Wednesday 13 January 2016

An opinion: private v public.


Exploring land grabbing highlights some broader concerns around the most peaceful way to manage complex shared water systems, or even water more generally. That is the debate between public and private control of water supplies. Private companies are involved to some extent in all water management, fixing and maintaining supplies are normally the task of private companies. However, referring again to land grabbing, here land and rights are sold to the highest bidder, the land is sold but the water is also quietly given away to support such land. Sharing water involves all stakeholders, yet private companies are often not held accountable for their actions, and few regulations to act as checks and balances exist in countries desperate for foreign investment, where regulation exists, created by international institutions, that ensures a free market operates only on one side of the board.

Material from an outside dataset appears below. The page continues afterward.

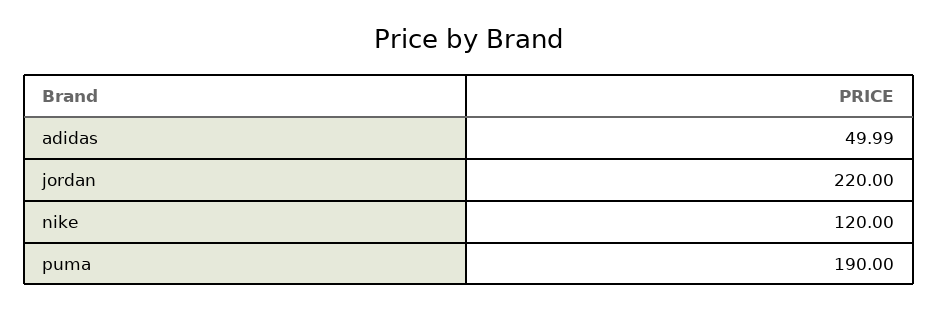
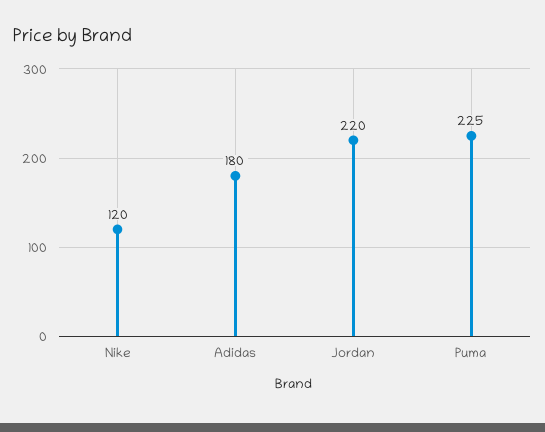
adidas: 49.99 -> 180
puma: 190 -> 225

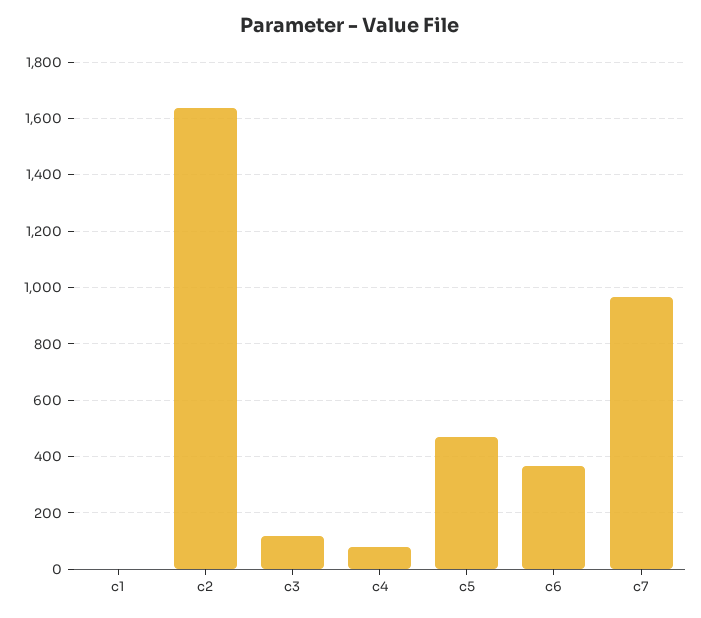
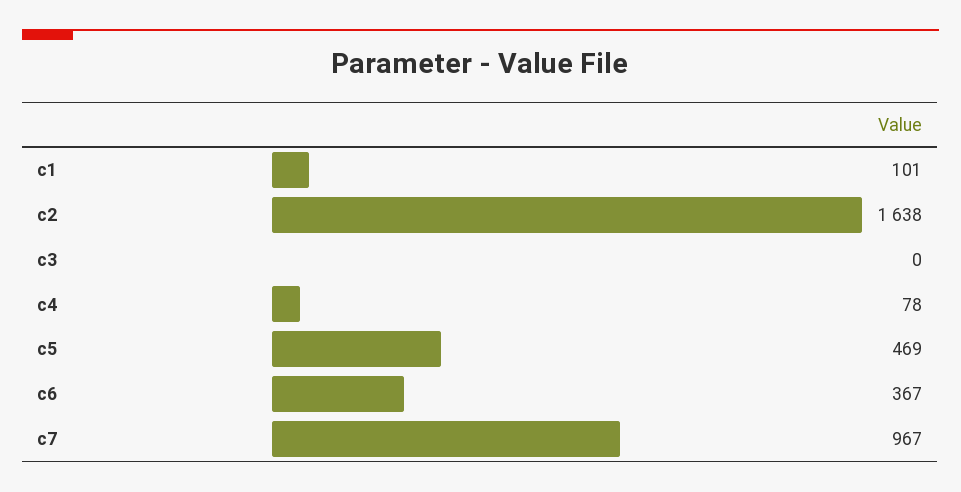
c1: 0 -> 101
c3: 125 -> 0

Private companies are driven by private interest – profit is essential. Water is a public good, or should be, yet across the world is more and more so a commodity to be traded between those who can afford it, just like the food water gives life too. There is a strong argument for some private scope in Africa where governments themselves are unable to borrow sufficiently to develop water sources in necessary ways. However, there is a need for strong regulation of such companies and a commitment to ensuring fair and equitable use. Free water (as initiated in South Africa as a strategy to move away from apartheid divisions in access) is not always viable and arguably does not encourage sustainable use. A sloped fee charges differently for increased use, something that one might see as deterring large investment, or instead encouraging sustainable use of water sources by such investors. The privatisation of water in Bolivia led to revolt that ended the idea, and such action can happen again. To take away water is to take away food, and both are integral to life. To remove this through land grabbing will not end peacefully, as governments like Namibia are starting to see. Private investment that has a bound commitment to said country and is not left to its own self serving devices may have a place in the world as we know it. However, to let companies and countries come in, lease land and provide little else but perhaps destruction of said land, is an unfortunate reality that should be able to be mitigated against. This could occur realistically through working as a unified ‘block’ – such as an agreement between SADC countries to only lease or sell land if there are firm commitments to meet a % of food production for the region, secure employment domestically and to ensure environmental sustainability. This overlooks issues with the actual act of displacement which most would find as fundamentally wrong with such acquisition of land and water. Ideally communities should be strengthened, if this is deemed possible through private lease then it may be fitting, however if people are displaced to their own detriment then large private interests should never be taken first.